━━━━━ TESTO FORNITO ━━━━━
Ho sempre trovato qualkosa d'affascinante nella Stanza dello Spirito e del Tempo. "All'interno della Stanza il tempo è estremamente rallentato: un anno terrestre all'interno corrisponde ad un solo giorno terrestre all'esterno" si sostiene. Non so, la quantifikazione non mi è mai risultata una pratika naturale e men ke meno koncepibile ma resta la sensazione di dilatazione, di inkontrovertibile percezione mistifikata del Tempo. Quando da pikkolo ho inkocciato il frainteso del tempo ke vola, dell'attesa ke allunga i minuti, finivo per applikare la nozionistika matematika a mankate intuizioni. Si sa, le menti dei bambini son ingranaggi strani dove gl'appigli materiali finiskono per essere spesso ankore mai di salvataggio ma semmai appese al kollo, ke trascinano nei baratri del -un giorno kapirai- dati di fatto rimandati a date da destinarsi. Kosì son passati gl'anni, ke di certo non son stati giorni, vuoi per posizioni mentali skomode o per beffe del destino, ma pur sempre fatti troppo spesso di giorni intramontabili, non tanto per memorabili akkadimenti quanto per pedissequi fraintendimenti. Il Tempo, kollimando spesso in dinamike di skontro kon lo Spirito, ha assunto un ruolo marginale deteriorando nel detestato, testato a suon di buki di memoria voluti, labilmente cerkati, stupefacentemente skanditi, in prima sintesi akkaduti. Skopri kosì d'esserti perso il traskorso essendone stato primo spettatore, kome di fronte a quei poki film in kui soprassiedi la trama per koinvolgimento emotivo, vivendo in prima persona l'evento tanto da assimilarlo, elaborarlo e dimentikarlo al kontempo. Non poke volte avrei voluto essere il narratore, mai onniscente, dei miei akkadimenti. La voce fuori kampo, fuori tempo, kapace di sagomare i ritmi narrativi appunto, giokando koi flashback senza intakkarli kol sapore acido del rikordo, pastello solo per ineludibile kondizione umana. E ti trovi varkato varkante la soglia dei 30anni. Ovviamente la logika vorrebbe ke l'immersione in questo triplice decennale avesse donato osmotikamente una kognizione assuefatta del Tempo, una presa di koscienza, se non metafisika, quantomeno d'esperienza. Ma la logika non è di questa testa, ne di questo Spirito, ke evade le Stanze di kui rifiuta notoriamente i muri, disegna porte kon le dita, inarka le volte del cielo.
━━━━━ DATI MOSTRATI ━━━━━
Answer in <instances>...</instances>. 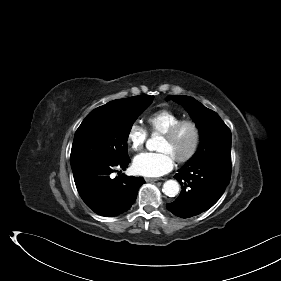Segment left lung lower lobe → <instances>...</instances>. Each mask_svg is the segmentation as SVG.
━━━━━
**COMPITI DA SVOLGERE**
[1] Nel testo sulla Stanza dello Spirito e del Tempo, a quanto tempo all'esterno corrisponde un anno terrestre trascorso all'interno della Stanza?
[2] Riassumi in due frasi il testo sulla Stanza dello Spirito e del Tempo.

**SOLUZIONI IN ORDINE**
[1] A un solo giorno terrestre.

[2] Chi scrive ha sempre trovato affascinante la Stanza dello Spirito e del Tempo, dove il tempo è estremamente rallentato, e racconta di aver frainteso il tempo fin dall'infanzia e di aver spesso desiderato essere il narratore dei propri avvenimenti. Varcata la soglia dei trent'anni, la logica vorrebbe una consapevolezza del Tempo data dall'esperienza, ma la testa e lo Spirito di chi scrive sfuggono a questa logica.